Novel Biological Agents
Take Center Stage

By S. Vincent Rajkumar, M.D.

Over the last few years, a number of novel biological agents have been introduced into the treatment of hematologic malignancies. Imatinib mesylate is a remarkable success story for the treatment of chronic myelogenous leukemia. Similarly, thalidomide and bortezomib represent major successes in the treatment of multiple myeloma. This year, trials report on the activity of various novel biological agents in the treatment of hematologic malignancies. During today’s Simultaneous Session titled Lymphoma: New Agents (3:30 p.m. – 5:30 p.m.), presentations focus on a number of these agents. Dr. Madeleine Duvic and colleagues present a phase II trial of oral suberoylanilide hydroxamic acid (SAHA) for cutaneous T-cell lymphoma (CTCL). In their study, SAHA, a novel small molecular weight inhibitor of class I and class II histone deacetylase, was used in the treatment of CTCL in 13 patients. All patients had relapsed or refractory disease. Five patients (38%) achieved a partial remission and 5 more had stable disease. The authors conclude that SAHA has significant activity in patients with CTCL unresponsive to conventional treatment.

Dr. Andre Goy presents results with bortezomib, a novel proteasome inhibitor, in patients with refractory, indolent, or aggressive lymphomas. Bortezomib (formerly PS341) was recently approved by the FDA for the treatment of relapsed and refractory myeloma in patients who have failed two or more prior regimens. Dr. Goy treated 30 patients on the trial. Eight of 15 patients (53%) with mantle cell lymphoma responded, including three complete responses. In the same session, Dr. Constantine Mitsiades from the Dana-Farber Cancer Institute will present data on the activity of bortezomib in Waldenstrom’s macroglobulinemia.

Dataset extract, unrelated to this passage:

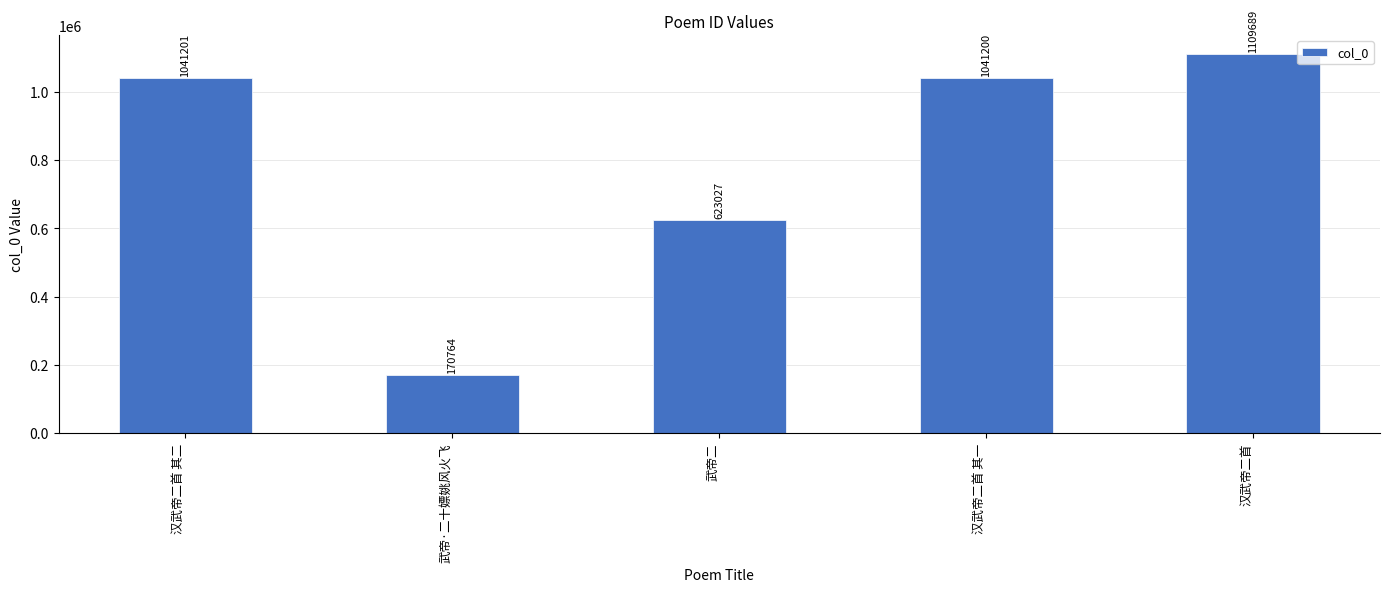

What is the difference between the values at 汉武帝二首 其二 and 汉武帝二首?

68488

CC-5013, a novel thalidomide analog, has already shown promise in the treatment of refractory myeloma. Results of a phase I/II trial using another analog, CC-4047, are being presented in tomorrow’s Simultaneous Session Therapeutics for Plasma Cell Dyscrasias (8:00 a.m. – 10:00 a.m.). Of 40 patients treated, 38% achieved a partial response, with at least a 50% or greater reduction in monoclonal protein levels.

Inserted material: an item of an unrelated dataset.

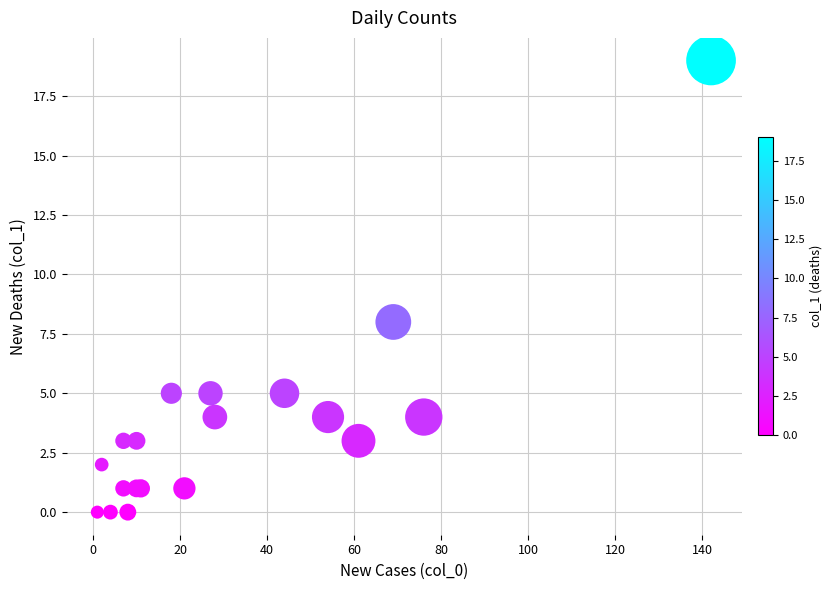

What Y value in the scatter plot is closest to 9?

8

The Simultaneous Session on Multiple Myeloma: Developmental Therapeutics (7:30 a.m. – 9:00 a.m.) gives a taste of things to come in the future. Dr. Steve Russell presents a novel strategy using the vaccine strain of the measles virus (MV-EDM) as virotherapy against multiple myeloma in preclinical studies. The vaccine strain is nonpathogenic for humans and is used worldwide for measles vaccination. Although all patients with myeloma would have been vaccinated, circulating anti-measles antibody tires are greatly reduced in the disease. To enhance the anti-myeloma effect, the MV-EDM strain can be engineered to express the sodium iodide symporter (NIS) expressed normally by cells in the thyroid gland. When myeloma cells are infected by this modified MV-NIS strain they acquire the ability to uptake radioiodine, thus enabling noninvasive monitoring of the virus spread by serial gamma camera imaging. This ability can also be exploited for therapeutic advantage with the use of radioactive I131, which will be concentrated by the infected myeloma cells leading to cell death. Based on promising preclinical studies, a phase I trial using this strategy is being planned.